Right, AI isn't recognizable as the Scifi thing you might have in mind... it's automatic financial trading software, or it's robotic path finding or target acquisition.
Thanks for the answers. I guess I was really asking if anyone is actually using the techniques.
E.g. in finance, I'm under the impression most people still use standard pricing models as opposed to something like an ANN (or other statistical learning algorithm). The reason that I was told is that people are afraid of using some generic black box and instead prefer something like black-scholes (or whatever) that has an explanation they can understand.
Online advertising uses all kinds of machine learning.
When companies are running billions of impressions across multiple ad networks and using different creative variants, it takes serious algorithms to cut through the noise and find the inventory that's performing well. It's a tricky problem because typically you'll get tiny click-through rates, meaning you're looking to group a few points of data among millions of impressions.
Contextual analysis (figuring out the context of the page where the ad appears) is a big deal now also.
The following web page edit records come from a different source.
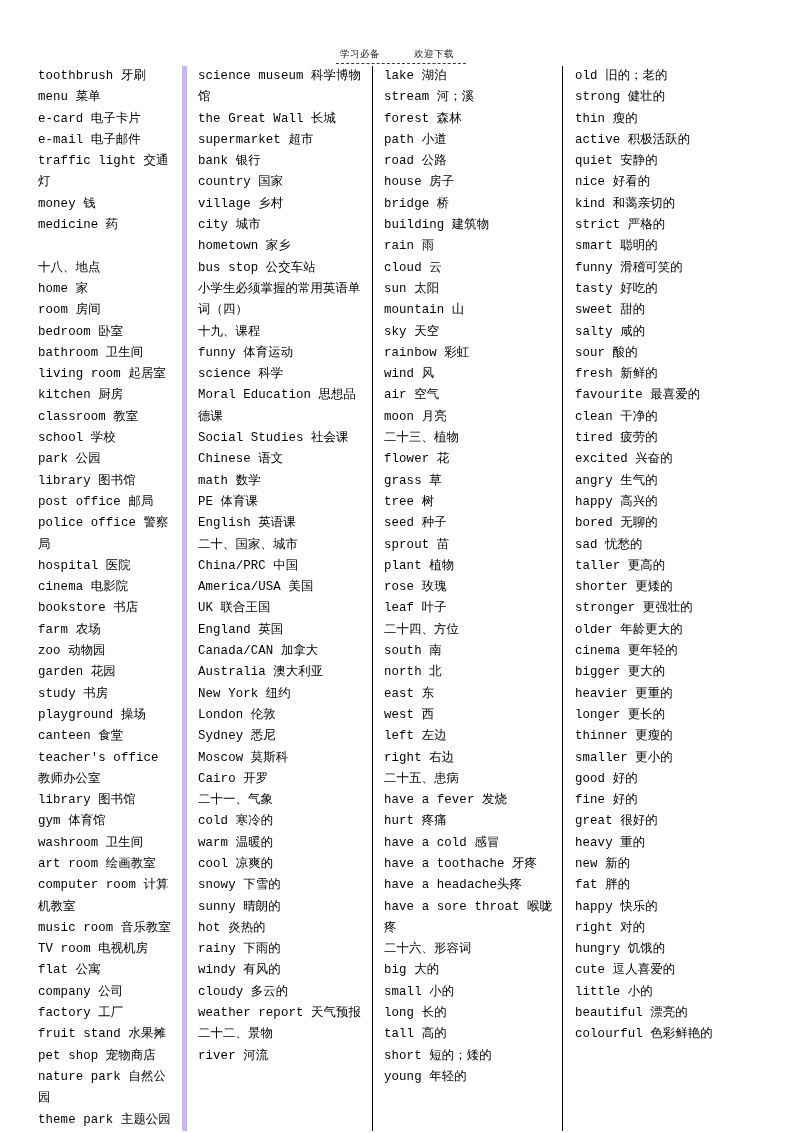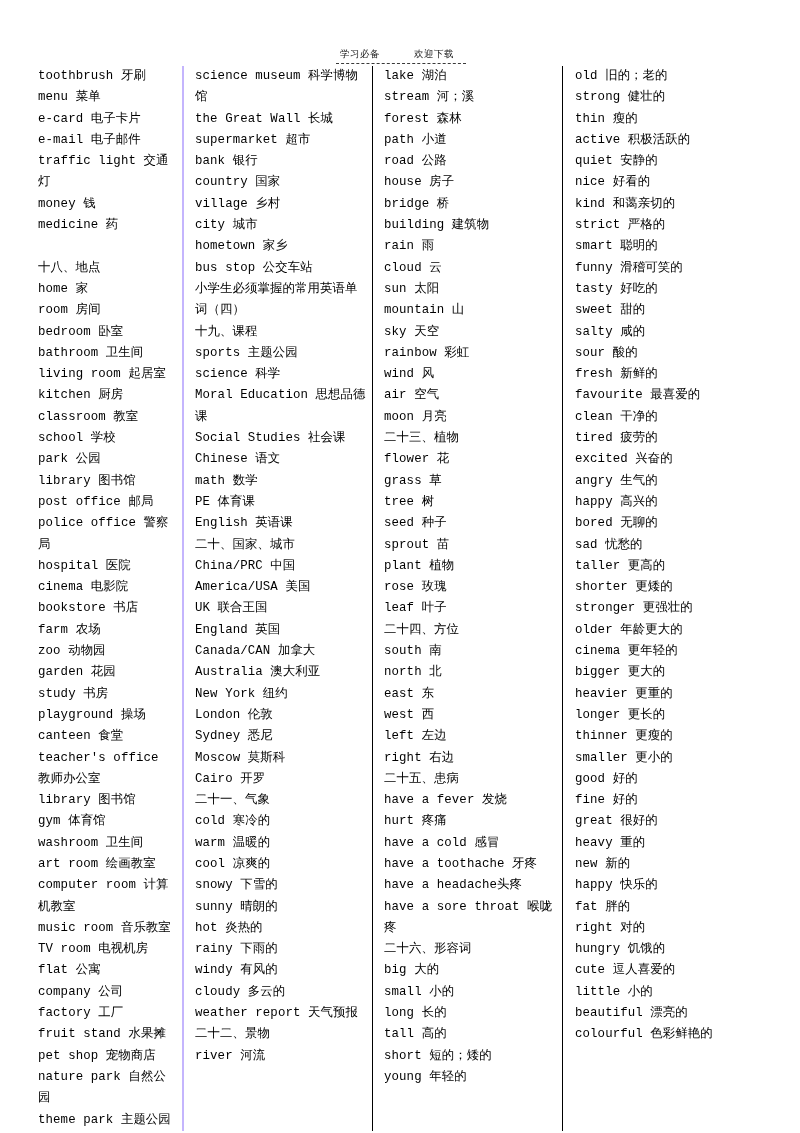--- a/index.html
+++ b/index.html
@@ -69,7 +69,7 @@
     padding: 0 6px 0 0;
   }
   .col-0 { width: 182px; padding-left: 38px; }
-  .col-1 { width: 190px; padding-left: 11px; border-left: 2px solid #c4b5fd; }
+  .col-1 { width: 190px; padding-left: 11px; border-left: 5px solid #c4b5fd; }
   .col-2 { width: 190px; padding-left: 11px; border-left: 1px solid #000; }
   .col-3 { width: 196px; padding-left: 12px; border-left: 1px solid #000; }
That's a lot of natural language processing on some of the most diverse (read: difficult) content available.
I happen to work for a company that does both of these. :)
Heh. I'm assuming your calling black-scholes the lamp post and the more generic technique the alley.
I suppose it comes from having to justify what your doing to higher up managers who don't have the time or inclination to learn something new. I mean, if you can't explain it in 30 sec they won't like it.
He did a paper on the price of cotton in exchanges obeying a 1/6 power law. When confronted with this, the powers that be said, effectively, "we don't have the tools for that" and didn't use any different tools than they were using to measure risk. See The Black Swan for more examples.